• [Task directions]
Transcription task. Write out each entry verbatim and exclude any image.

[Document understanding data]
_ _ _

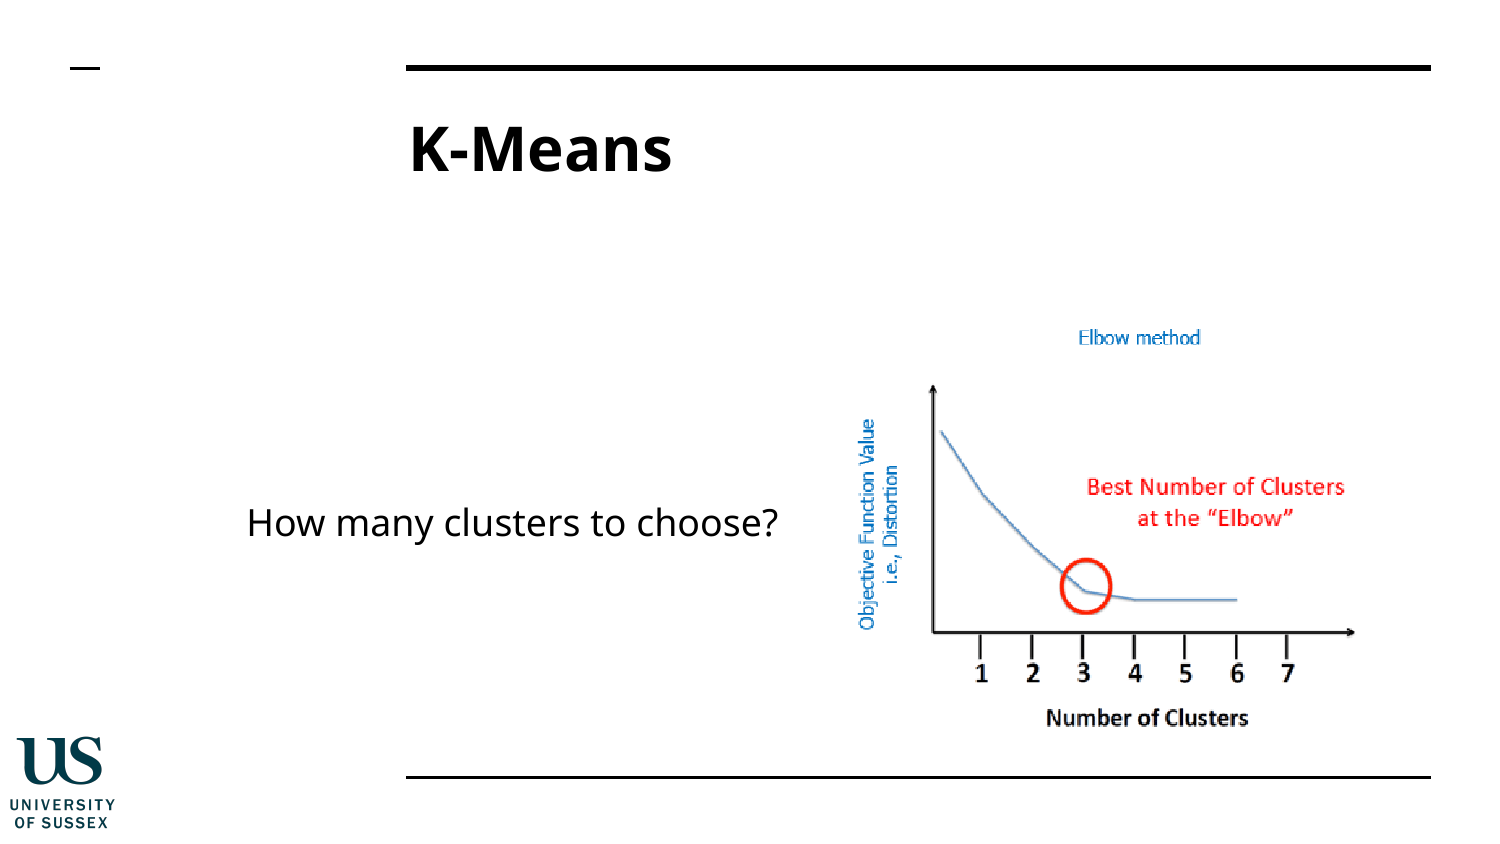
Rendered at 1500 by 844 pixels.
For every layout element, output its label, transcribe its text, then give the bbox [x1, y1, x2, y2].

list How many clusters to choose? [231, 253, 1269, 747]
picture [0, 721, 123, 844]
title K-Means [393, 94, 1431, 199]
picture [830, 311, 1438, 747]
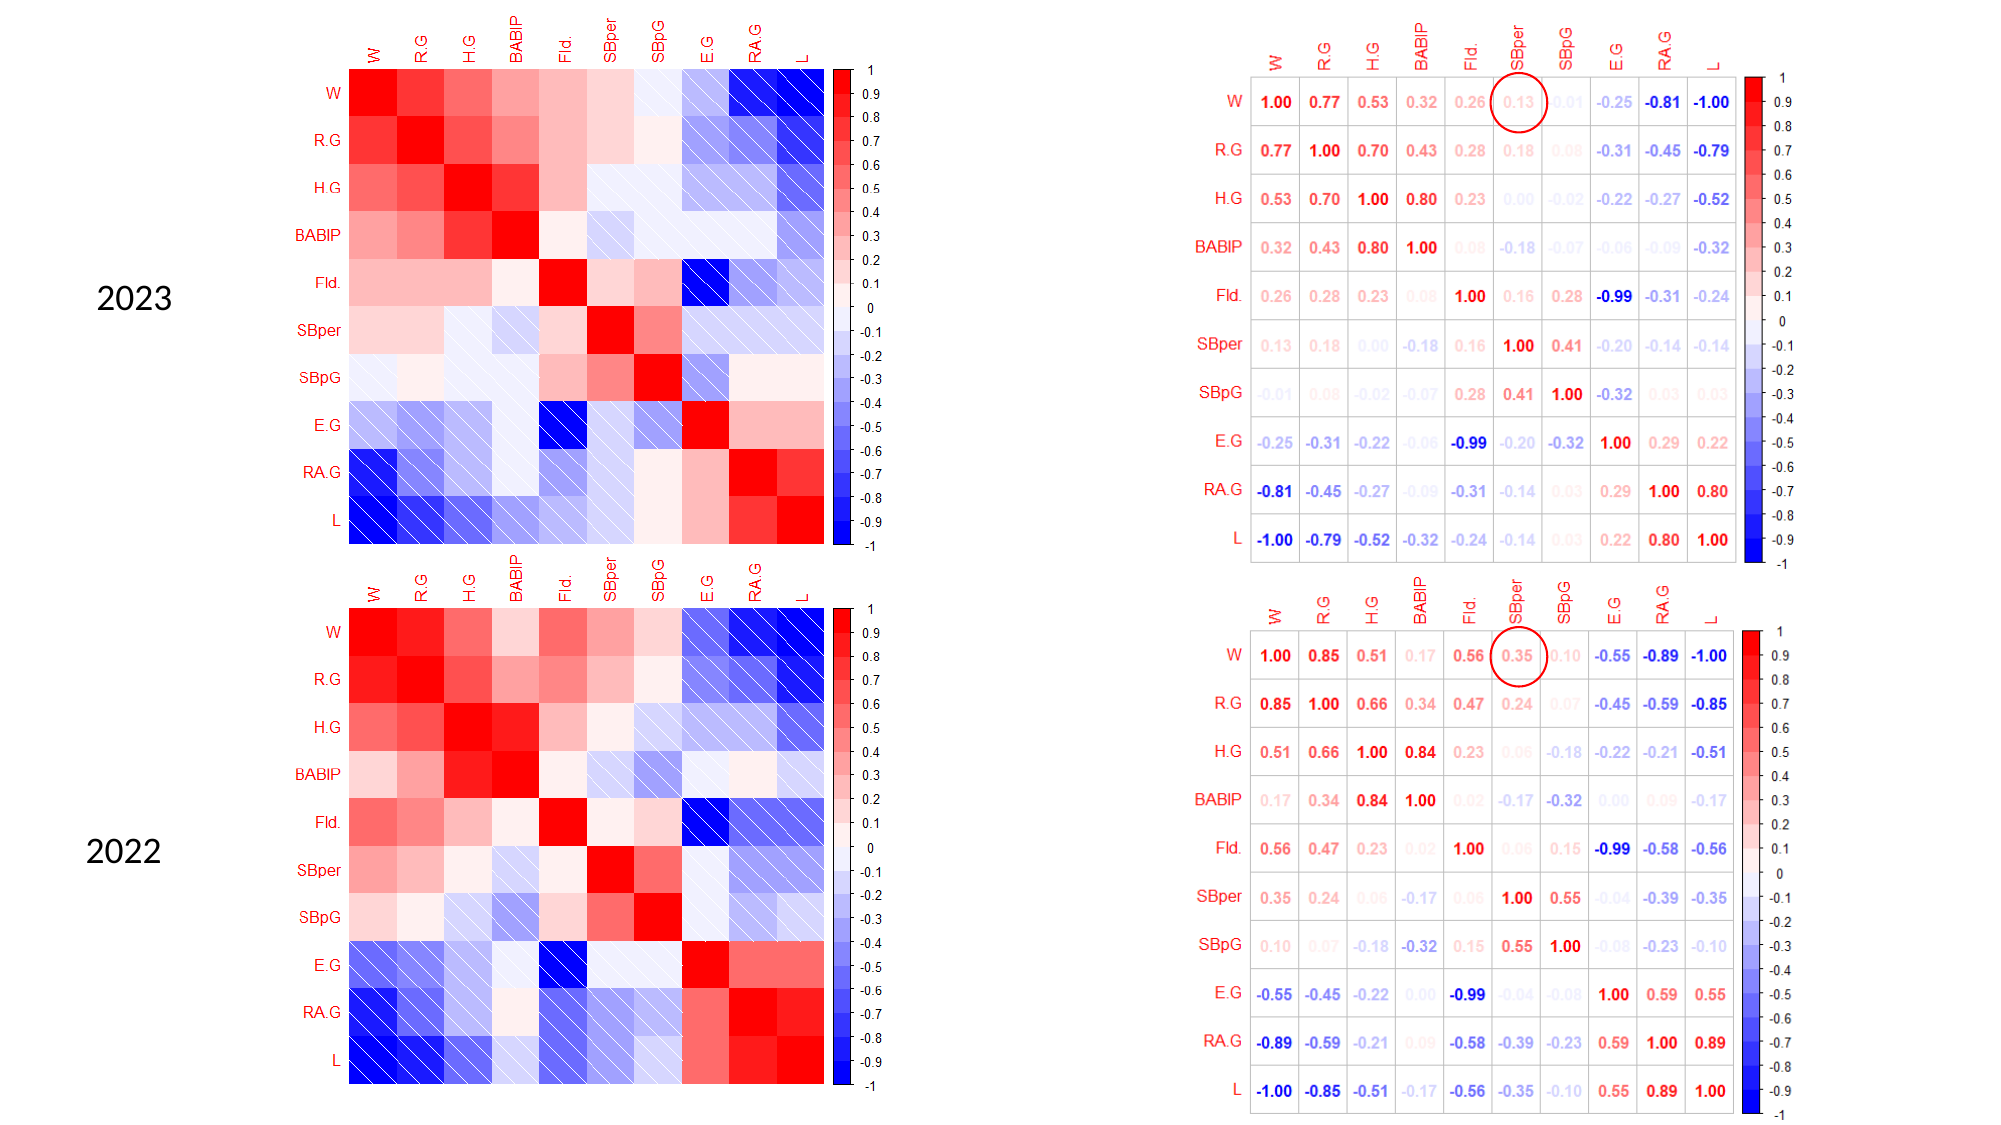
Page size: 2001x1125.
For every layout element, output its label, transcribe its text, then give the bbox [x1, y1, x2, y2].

picture [205, 551, 981, 1095]
text_box 2023 [81, 265, 205, 326]
picture [1104, 19, 1896, 1125]
text_box 2022 [70, 818, 205, 879]
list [205, 12, 981, 551]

_ _ _

• [Exercise response]
Rendered at 1500 by 844 pixels.
For every layout element, output its label, transcribe its text, then give the bbox [x1, y1, x2, y2].

list How many clusters to choose? [231, 253, 1269, 747]
picture [0, 721, 123, 844]
title K-Means [393, 94, 1431, 199]
picture [830, 311, 1438, 747]
Page size: 2001x1125.
For every layout element, output its label, transcribe its text, then give the bbox [x1, y1, x2, y2].

picture [205, 551, 981, 1095]
text_box 2023 [81, 265, 205, 326]
picture [1104, 19, 1896, 1125]
text_box 2022 [70, 818, 205, 879]
list [205, 12, 981, 551]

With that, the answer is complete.